"You so greatly indebted? To me?"

"To you, certainly. If, when you entered into the possession of your property five years ago, you had withdrawn the ten thousand thalers invested in my business, as I earnestly advised you to do, I might not now be in the pleasant situation of being able to return the money to you with my warmest thanks."

"For Heaven's sake," cried Gotthold, pushing back Herr Wollnow's hand, which was extended towards a larger package fastened with an India-rubber band.

"I have put aside the money at any rate," replied Herr Wollnow, "in cash and in good bonds."

"But I don't want it now, any more than I did then."

"Well," said Herr Wollnow, "I cannot persuade you to take it as earnestly as I did five years ago. To-day--I may venture to say it confidently--the money is perfectly safe, and I can give you the highest rate of interest. Then, when I was establishing a new business here under very peculiar circumstances, and in consequence of the impossibility of relying upon my business associates,--I mean the capitalists of this place--a crisis might occur at any moment, I only did my duty when I advised you to intrust your money, if not to more honest, to safer hands. Well, you would not hear of it; would have me keep the money; nay, I even believe I might have had it without interest."

"You will admit, Herr Wollnow, that in so doing I carried out my uncle's views."

"I don't know," replied the merchant. "Your uncle had a personal interest in leaving the money in my hands. The great profits which accrued to the business in Stettin through the new connections I formed, and I may say created here, were so important that they far outweighed the risk of a possible loss. But when your uncle gave you the free disposal of the property by will, he acknowledged that an artist's interests are and must be different from those of a business man."

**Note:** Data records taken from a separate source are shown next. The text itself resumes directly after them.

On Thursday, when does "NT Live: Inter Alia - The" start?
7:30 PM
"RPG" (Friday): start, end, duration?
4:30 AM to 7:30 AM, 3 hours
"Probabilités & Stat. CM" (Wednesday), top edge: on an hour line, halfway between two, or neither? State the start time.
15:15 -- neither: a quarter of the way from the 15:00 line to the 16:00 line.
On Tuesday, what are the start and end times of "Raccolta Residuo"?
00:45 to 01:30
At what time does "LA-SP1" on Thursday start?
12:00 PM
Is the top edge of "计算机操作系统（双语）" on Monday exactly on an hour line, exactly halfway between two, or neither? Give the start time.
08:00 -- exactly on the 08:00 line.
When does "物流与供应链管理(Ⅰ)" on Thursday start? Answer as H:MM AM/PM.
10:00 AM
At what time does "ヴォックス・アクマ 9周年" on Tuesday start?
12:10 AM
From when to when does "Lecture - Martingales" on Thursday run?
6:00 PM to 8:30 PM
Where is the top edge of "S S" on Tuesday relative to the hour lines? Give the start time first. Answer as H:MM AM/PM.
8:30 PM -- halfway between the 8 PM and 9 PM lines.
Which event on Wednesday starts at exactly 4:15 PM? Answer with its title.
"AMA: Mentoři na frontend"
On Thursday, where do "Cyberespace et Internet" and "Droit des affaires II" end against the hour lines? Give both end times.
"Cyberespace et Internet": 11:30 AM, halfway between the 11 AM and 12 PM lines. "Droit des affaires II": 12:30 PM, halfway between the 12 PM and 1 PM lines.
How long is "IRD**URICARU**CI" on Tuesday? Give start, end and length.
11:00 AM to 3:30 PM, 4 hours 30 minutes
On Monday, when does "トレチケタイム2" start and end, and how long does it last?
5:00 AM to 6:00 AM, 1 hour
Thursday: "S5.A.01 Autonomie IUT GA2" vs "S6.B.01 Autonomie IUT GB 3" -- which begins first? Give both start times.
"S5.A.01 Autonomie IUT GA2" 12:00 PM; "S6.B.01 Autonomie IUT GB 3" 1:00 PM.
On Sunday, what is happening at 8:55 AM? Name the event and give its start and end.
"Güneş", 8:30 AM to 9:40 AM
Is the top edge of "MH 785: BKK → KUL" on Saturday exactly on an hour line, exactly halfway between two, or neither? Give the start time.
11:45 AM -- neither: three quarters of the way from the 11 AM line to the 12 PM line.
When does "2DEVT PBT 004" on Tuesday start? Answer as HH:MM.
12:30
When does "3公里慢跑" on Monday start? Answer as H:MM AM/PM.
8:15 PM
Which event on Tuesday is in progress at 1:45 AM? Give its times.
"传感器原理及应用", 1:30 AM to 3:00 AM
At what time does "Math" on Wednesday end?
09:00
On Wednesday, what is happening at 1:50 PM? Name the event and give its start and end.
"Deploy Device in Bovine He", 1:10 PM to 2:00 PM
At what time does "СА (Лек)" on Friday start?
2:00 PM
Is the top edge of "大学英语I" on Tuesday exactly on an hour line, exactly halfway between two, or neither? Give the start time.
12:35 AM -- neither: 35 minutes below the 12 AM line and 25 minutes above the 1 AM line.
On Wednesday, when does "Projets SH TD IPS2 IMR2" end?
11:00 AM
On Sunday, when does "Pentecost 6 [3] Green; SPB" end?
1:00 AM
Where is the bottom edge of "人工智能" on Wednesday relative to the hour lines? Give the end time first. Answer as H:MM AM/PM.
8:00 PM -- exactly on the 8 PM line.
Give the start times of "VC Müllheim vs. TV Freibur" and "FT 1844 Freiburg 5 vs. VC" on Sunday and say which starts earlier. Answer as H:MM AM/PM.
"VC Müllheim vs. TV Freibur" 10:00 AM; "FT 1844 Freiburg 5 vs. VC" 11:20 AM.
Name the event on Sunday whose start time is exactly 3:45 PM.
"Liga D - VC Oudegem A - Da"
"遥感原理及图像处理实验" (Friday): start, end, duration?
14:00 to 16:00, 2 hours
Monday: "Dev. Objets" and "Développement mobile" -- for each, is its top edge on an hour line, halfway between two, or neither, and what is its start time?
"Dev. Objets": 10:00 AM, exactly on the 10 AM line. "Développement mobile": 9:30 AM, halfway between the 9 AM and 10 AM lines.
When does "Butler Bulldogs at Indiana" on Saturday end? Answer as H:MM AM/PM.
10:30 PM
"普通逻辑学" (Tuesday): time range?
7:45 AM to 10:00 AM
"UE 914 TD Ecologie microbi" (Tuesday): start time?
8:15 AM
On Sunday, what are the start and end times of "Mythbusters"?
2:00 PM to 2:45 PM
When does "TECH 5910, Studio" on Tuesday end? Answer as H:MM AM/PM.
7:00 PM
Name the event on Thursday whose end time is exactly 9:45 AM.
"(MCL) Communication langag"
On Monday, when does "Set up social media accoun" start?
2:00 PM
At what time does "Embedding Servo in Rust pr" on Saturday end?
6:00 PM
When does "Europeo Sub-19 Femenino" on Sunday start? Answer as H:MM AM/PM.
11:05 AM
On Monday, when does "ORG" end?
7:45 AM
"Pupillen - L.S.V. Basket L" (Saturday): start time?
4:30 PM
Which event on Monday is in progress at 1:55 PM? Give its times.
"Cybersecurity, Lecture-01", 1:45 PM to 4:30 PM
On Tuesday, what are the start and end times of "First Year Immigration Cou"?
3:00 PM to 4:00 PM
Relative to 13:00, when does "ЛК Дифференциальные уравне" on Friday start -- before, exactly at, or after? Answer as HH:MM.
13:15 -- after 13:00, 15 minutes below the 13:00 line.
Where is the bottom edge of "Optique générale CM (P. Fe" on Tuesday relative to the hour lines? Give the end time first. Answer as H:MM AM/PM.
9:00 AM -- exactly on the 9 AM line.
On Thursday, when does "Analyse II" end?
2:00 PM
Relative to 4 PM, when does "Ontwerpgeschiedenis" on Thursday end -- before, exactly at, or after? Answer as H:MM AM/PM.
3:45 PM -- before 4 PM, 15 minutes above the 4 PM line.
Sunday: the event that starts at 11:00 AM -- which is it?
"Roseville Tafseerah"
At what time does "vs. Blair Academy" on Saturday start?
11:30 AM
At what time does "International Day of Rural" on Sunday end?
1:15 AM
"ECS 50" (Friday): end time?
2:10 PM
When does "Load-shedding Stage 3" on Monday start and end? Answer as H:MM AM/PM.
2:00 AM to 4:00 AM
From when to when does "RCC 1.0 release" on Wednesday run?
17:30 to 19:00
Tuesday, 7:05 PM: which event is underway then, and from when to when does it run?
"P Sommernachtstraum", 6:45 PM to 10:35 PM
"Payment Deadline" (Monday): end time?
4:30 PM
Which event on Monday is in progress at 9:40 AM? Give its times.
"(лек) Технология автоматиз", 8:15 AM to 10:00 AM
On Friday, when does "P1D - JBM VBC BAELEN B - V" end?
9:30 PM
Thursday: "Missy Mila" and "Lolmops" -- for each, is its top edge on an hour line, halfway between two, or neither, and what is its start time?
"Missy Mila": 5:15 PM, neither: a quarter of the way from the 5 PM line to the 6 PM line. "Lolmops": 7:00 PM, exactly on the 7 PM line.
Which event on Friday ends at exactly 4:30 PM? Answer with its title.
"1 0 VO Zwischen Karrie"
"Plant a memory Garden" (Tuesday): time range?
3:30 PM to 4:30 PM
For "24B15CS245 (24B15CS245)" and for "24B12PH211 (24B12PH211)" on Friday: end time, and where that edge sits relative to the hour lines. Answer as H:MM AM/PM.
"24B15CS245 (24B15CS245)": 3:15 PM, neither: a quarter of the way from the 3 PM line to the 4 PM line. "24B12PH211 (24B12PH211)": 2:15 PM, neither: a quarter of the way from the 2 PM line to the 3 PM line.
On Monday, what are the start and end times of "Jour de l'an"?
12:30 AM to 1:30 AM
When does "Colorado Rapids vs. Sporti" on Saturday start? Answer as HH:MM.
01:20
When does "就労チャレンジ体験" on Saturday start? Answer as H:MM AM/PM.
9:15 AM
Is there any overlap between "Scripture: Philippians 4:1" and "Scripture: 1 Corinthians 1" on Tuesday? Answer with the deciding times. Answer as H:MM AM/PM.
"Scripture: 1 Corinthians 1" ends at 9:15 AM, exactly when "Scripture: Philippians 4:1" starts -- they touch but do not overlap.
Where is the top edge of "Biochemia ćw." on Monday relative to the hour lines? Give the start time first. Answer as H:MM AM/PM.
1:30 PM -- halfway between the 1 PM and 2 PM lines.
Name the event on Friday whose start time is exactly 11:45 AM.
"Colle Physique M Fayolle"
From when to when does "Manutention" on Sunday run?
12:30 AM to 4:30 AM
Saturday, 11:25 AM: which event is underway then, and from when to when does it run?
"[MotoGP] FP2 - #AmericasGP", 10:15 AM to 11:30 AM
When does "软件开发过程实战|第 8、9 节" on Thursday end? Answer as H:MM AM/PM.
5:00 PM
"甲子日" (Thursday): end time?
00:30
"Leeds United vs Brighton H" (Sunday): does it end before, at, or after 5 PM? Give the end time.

"Why yes, the interests of his art," replied Gotthold earnestly; "I never had and never shall have any others. In this feeling, and this alone, after I had recovered from my first astonishment, I joyfully welcomed the rich inheritance that fell to my lot so unexpectedly."

"I know it," replied Herr Wollnow; "the assistance I have given from your property to that poor deserving Brüggberg during the last three years proves it, and he will not be your only pensioner."